- [WORK TO BE COMPLETED]: Copy each line from the data that has the word "como" in it.

- [INPUT DATA]:
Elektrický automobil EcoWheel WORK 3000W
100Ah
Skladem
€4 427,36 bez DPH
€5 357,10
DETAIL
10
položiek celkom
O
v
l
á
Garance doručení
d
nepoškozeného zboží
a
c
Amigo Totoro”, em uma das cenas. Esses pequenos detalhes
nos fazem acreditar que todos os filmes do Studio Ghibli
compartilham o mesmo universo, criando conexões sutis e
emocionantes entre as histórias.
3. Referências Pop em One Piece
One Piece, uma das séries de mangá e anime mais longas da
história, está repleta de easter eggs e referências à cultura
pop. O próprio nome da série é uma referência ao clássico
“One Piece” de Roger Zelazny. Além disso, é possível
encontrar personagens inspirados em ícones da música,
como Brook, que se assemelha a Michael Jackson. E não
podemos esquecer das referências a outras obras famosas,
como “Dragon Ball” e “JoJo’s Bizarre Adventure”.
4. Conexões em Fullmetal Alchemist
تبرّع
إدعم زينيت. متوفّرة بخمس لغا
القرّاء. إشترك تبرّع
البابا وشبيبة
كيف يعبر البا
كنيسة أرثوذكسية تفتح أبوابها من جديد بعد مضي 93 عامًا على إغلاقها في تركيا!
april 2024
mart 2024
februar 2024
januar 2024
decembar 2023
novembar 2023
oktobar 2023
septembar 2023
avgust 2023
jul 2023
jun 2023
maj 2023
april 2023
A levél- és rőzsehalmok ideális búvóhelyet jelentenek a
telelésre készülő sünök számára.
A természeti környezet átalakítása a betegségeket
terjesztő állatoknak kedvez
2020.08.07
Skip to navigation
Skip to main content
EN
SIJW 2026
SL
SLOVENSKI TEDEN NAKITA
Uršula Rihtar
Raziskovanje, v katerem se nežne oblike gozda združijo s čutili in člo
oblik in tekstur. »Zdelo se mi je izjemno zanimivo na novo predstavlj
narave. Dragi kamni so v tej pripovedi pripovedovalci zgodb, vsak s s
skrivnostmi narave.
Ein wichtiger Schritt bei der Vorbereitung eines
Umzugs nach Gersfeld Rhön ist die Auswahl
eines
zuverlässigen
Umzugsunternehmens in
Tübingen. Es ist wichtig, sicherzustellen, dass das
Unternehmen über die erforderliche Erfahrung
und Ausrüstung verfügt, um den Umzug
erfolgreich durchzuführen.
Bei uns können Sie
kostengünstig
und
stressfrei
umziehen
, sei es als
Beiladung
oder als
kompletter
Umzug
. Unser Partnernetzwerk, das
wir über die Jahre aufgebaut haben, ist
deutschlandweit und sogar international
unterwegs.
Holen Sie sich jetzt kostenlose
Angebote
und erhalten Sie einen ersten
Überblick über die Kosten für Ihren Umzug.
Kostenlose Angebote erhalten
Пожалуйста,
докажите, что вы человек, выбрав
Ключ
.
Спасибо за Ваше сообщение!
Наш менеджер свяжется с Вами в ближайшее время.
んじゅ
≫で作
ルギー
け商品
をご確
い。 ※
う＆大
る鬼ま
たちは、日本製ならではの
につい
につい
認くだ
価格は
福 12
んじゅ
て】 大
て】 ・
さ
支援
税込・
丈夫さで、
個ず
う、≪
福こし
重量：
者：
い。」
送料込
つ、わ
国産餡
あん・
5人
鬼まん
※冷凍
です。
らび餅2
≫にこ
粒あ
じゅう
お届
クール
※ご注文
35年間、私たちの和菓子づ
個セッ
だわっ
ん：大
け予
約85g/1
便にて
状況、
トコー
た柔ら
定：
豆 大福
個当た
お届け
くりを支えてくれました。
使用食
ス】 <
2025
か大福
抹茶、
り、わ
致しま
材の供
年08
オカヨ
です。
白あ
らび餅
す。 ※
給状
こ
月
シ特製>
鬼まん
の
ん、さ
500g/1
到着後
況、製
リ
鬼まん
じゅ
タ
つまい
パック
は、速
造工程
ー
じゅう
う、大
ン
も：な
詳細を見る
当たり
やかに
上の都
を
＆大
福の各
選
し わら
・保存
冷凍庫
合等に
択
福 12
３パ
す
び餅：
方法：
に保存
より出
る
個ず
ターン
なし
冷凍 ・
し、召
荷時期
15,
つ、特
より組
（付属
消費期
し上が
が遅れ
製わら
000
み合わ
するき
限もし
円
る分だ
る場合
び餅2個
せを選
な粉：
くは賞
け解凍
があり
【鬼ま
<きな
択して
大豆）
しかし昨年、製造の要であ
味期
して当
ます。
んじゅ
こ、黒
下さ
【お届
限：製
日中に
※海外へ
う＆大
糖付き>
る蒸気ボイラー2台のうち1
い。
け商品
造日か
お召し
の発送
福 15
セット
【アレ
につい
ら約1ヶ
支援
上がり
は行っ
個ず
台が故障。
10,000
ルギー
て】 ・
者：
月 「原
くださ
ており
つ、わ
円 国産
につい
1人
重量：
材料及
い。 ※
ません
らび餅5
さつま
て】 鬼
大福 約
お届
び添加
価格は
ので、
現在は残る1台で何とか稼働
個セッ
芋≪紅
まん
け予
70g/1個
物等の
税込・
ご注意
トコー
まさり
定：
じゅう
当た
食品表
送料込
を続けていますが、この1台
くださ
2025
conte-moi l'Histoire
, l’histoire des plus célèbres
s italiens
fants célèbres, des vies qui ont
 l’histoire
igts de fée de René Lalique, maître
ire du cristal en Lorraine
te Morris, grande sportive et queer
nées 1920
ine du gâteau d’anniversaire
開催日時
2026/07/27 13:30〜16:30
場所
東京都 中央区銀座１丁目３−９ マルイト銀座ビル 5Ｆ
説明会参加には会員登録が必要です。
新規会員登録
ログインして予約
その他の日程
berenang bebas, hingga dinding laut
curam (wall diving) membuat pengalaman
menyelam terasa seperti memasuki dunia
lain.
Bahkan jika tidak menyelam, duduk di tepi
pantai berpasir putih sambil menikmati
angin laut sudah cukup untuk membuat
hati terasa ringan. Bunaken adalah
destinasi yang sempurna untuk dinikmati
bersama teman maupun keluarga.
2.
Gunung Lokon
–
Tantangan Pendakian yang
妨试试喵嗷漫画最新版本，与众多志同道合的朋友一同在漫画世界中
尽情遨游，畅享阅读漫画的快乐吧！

- [THE ANSWER]:
como Brook, que se assemelha a Michael Jackson. E não
como “Dragon Ball” e “JoJo’s Bizarre Adventure”.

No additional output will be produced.